These "survival" shows are not realistic, for a number of reasons. First off, the people in them are not going to die. If the producers of these shows allowed people on them to die, they could be charged with crimes. Negligent homicide, manslaughter, etc. Someone could die in an accident, but the producers could not stand by and let these people die if they failed to perform correct survival skills. People react differently when they know it's do or die as opposed to having a back-up where their survival is ensured. Law enforcement agencies won't allow a show where people would be allowed to die. And they probably take a peek at them from time to time just to see. Back to the do or die issues, I saw a guy who passed a three day Red Cross first aid course with flying colors. But when we had an industrial accident, he froze up and stood there watching an injured man bleed. So, actual reality differs from staged "reality" when it comes to human reactions.
This is just entertainment, such as it is. I'd be leery of anything "as seen on TV". TV exists to sell products, no more, no less. They'll do whatever it takes to get ratings that they can show advertisers, regardless of whether or not what is shown is factually correct. In an actual survival situation, the best and worst comes out in people and you can't film that at all when it happens. Take that plane that crashed in the Andes, for example. They had to resort to cannibalism to survive. Can you put people into that kind of situation and film that? Of course not. That was an anomaly where human flesh was the only food available to them and so they had to resort to that. But first, they had to be desperate enough to break a major human taboo about cannibalism. That is something that cannot be staged. Therefore, a TV show can't show you how far someone will go to survive or what they might have to do in order to accomplish that.
Another example. The Donner Party. Again, they had to resort to cannibalism. But you had to have "the perfect storm", so to speak, for that to happen. Wagon train tried to beat the snows, they didn't listen to experienced guides, they tried a questionable shortcut, they didn't want to wait, and so they got trapped. And the rest is what they ended up having to do to live. If a TV show tried to create this scenario, they'd all be carted off into federal custody and be looking at 20 to life prison sentences. But the Andes plane crash and the Donner Party are two prime examples of what happened in survival situations where people were dropped into them without proper gear and supplies.
Another thing. When you KNOW you are lost, that is far different from being "lost" with a film crew hovering nearby. The fear factor just isn't present when you can get "unlost" quickly by crying uncle and throwing in the towel. In a real survival situation, throwing in the towel means you lay down and die and every turkey vulture and raven in the neighbourhood show up for a free meal. Putting cash as a reward for success isn't realistic, either. It's far different from your own life being the door prize.

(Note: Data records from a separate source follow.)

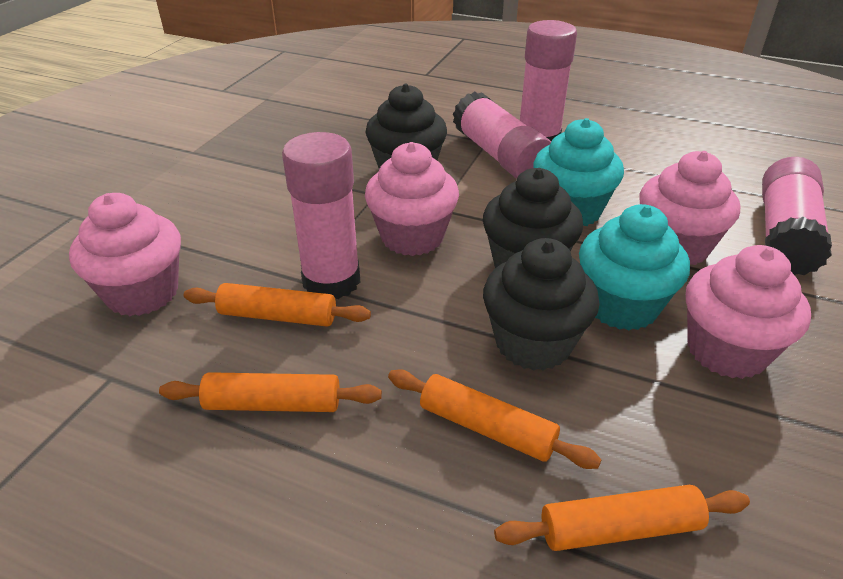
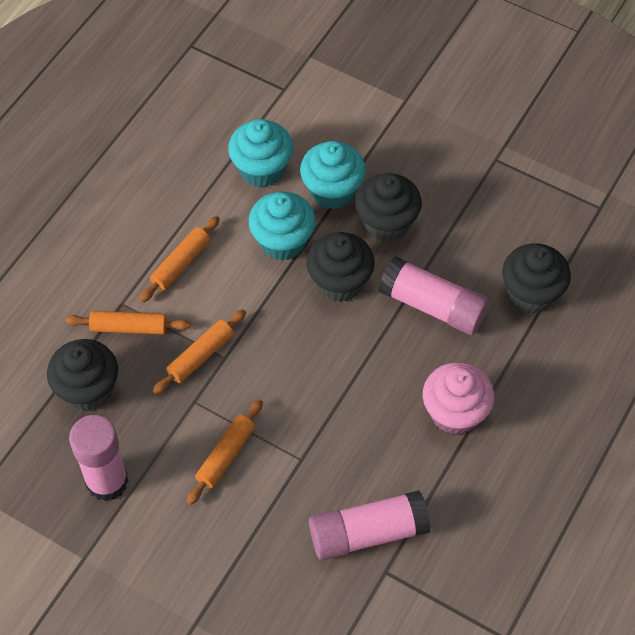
black cupcake: 3 -> 4
pink cupcake: 4 -> 1
pink glue stick: 4 -> 3
turquoise cupcake: 2 -> 3

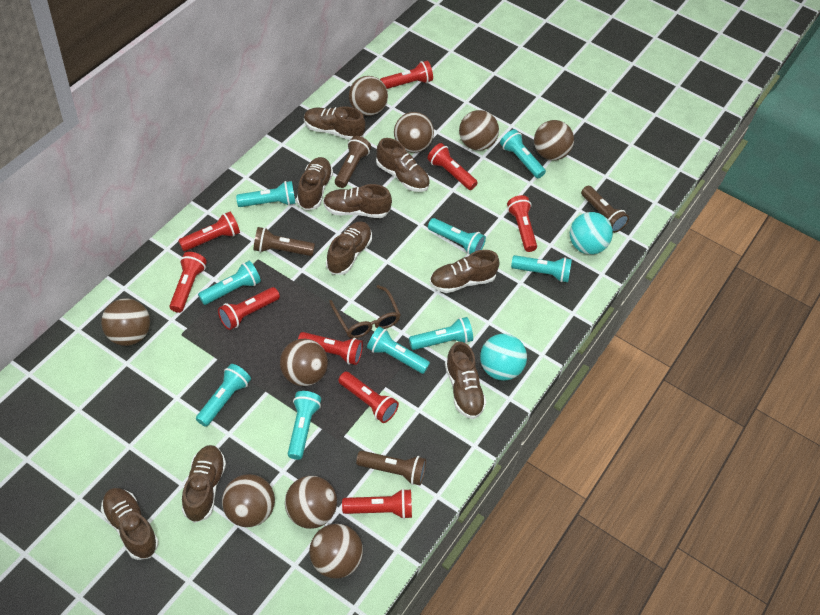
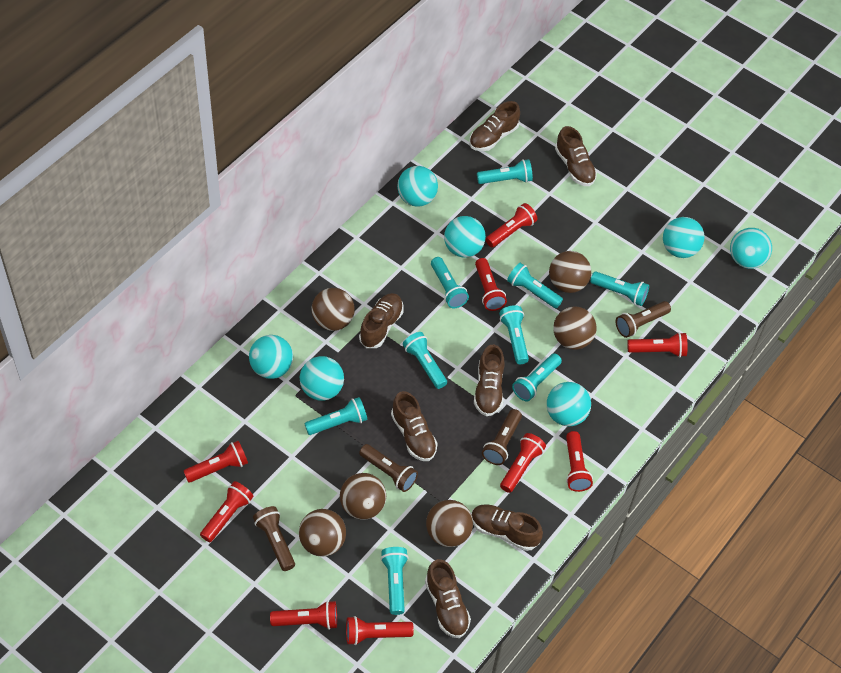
brown ball: 9 -> 6
brown glasses: 1 -> 0
brown shoe: 9 -> 7
turquoise ball: 2 -> 7

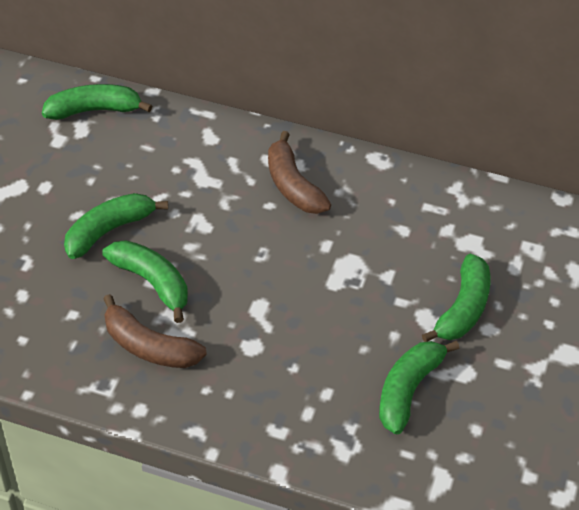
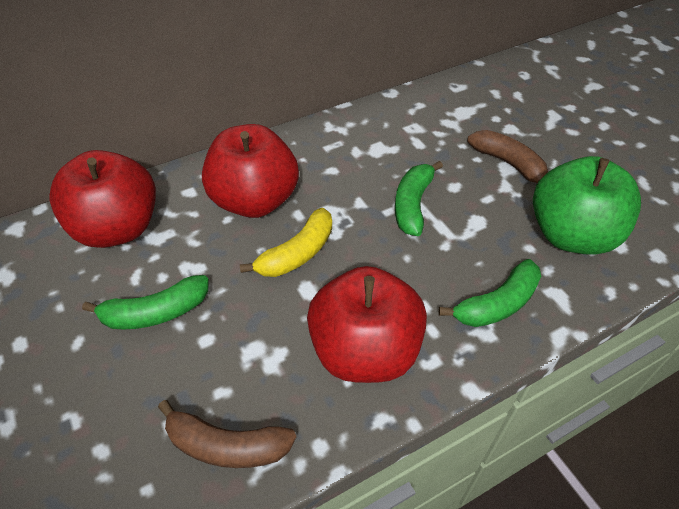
green apple: 0 -> 1
green banana: 5 -> 3
red apple: 0 -> 3
yellow banana: 0 -> 1

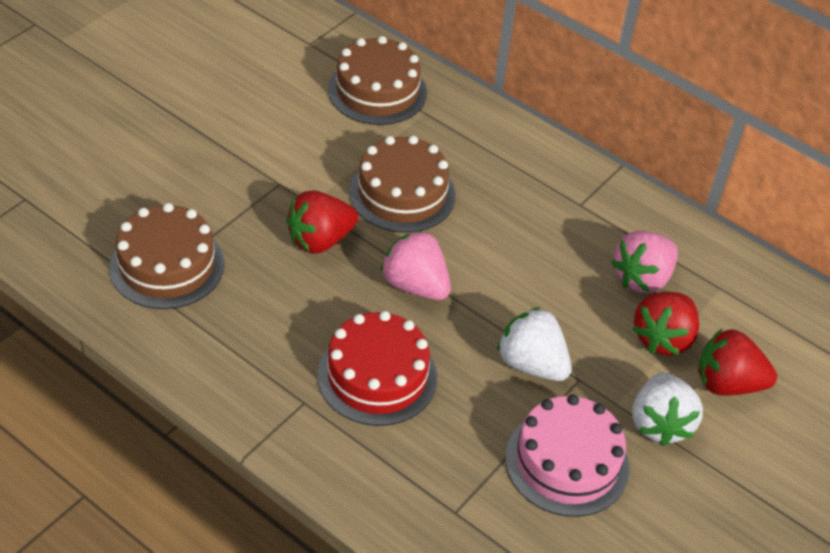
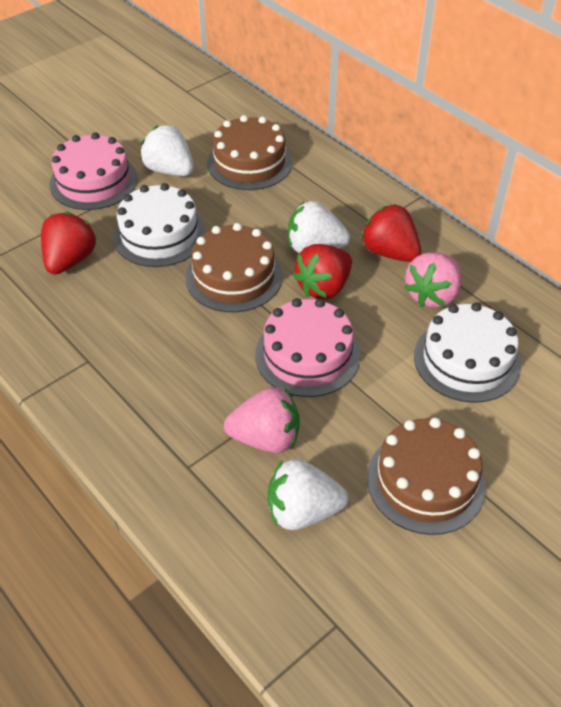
pink cake: 1 -> 2
red cake: 1 -> 0
white cake: 0 -> 2
white strawberry: 2 -> 3

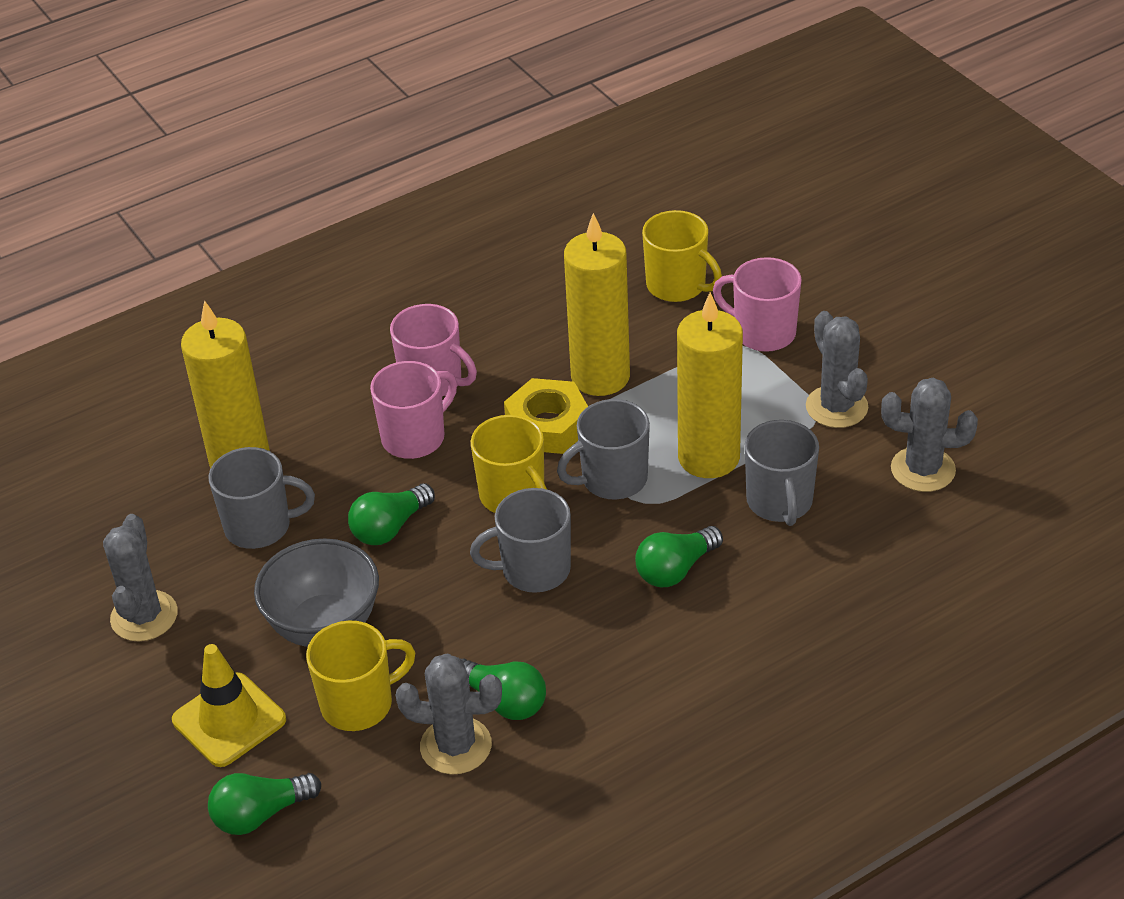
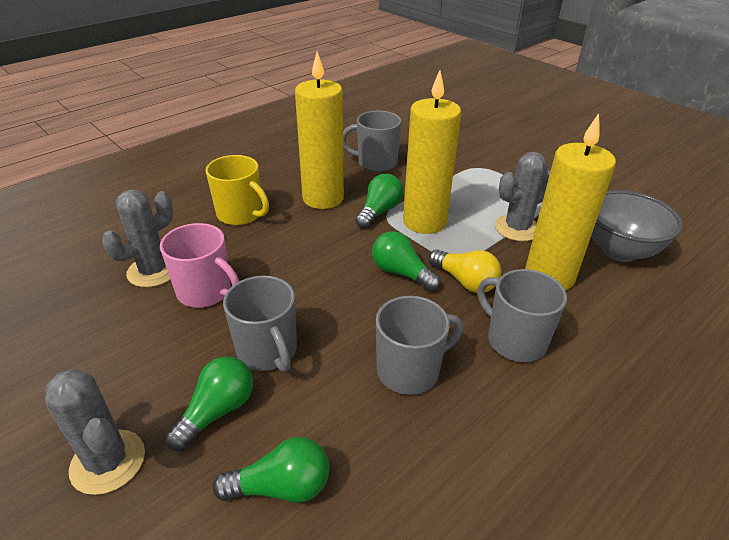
grey cactus: 4 -> 3
pink mug: 3 -> 1
yellow light bulb: 0 -> 1
yellow mug: 3 -> 1
yellow nut: 1 -> 0
yellow traffic cone: 1 -> 0

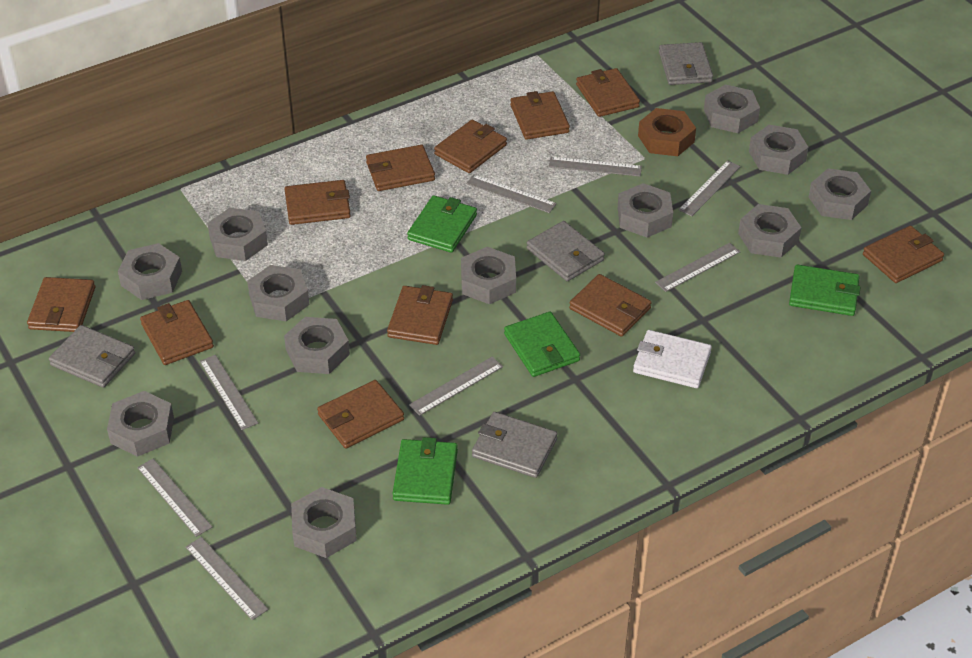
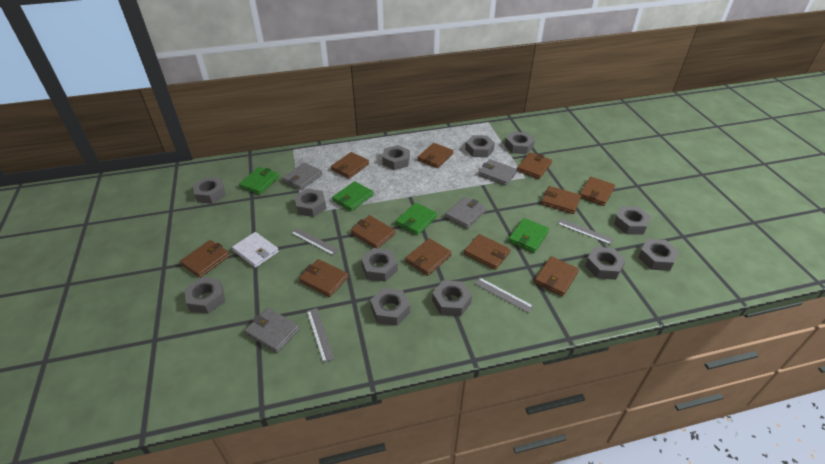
brown nut: 1 -> 0
grey ruler: 8 -> 4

And as far as the nudity, need it even be said? It's typical Hollywood. Sex sells. They're trying to evoke something primal, but what they're evoking are the more unpleasant attributes of man's primal nature. Obviously, this is so. Or there would be two 55 year old men with potbellies naked as opposed to a man and a woman. It also involves some rather tiresome fantasies that go along the lines of, "If you were naked in the woods with (insert name of woman you think most attractive here), what would you do?" Indeed, need it even be said?
We are truly at an impasse with television, such as it is.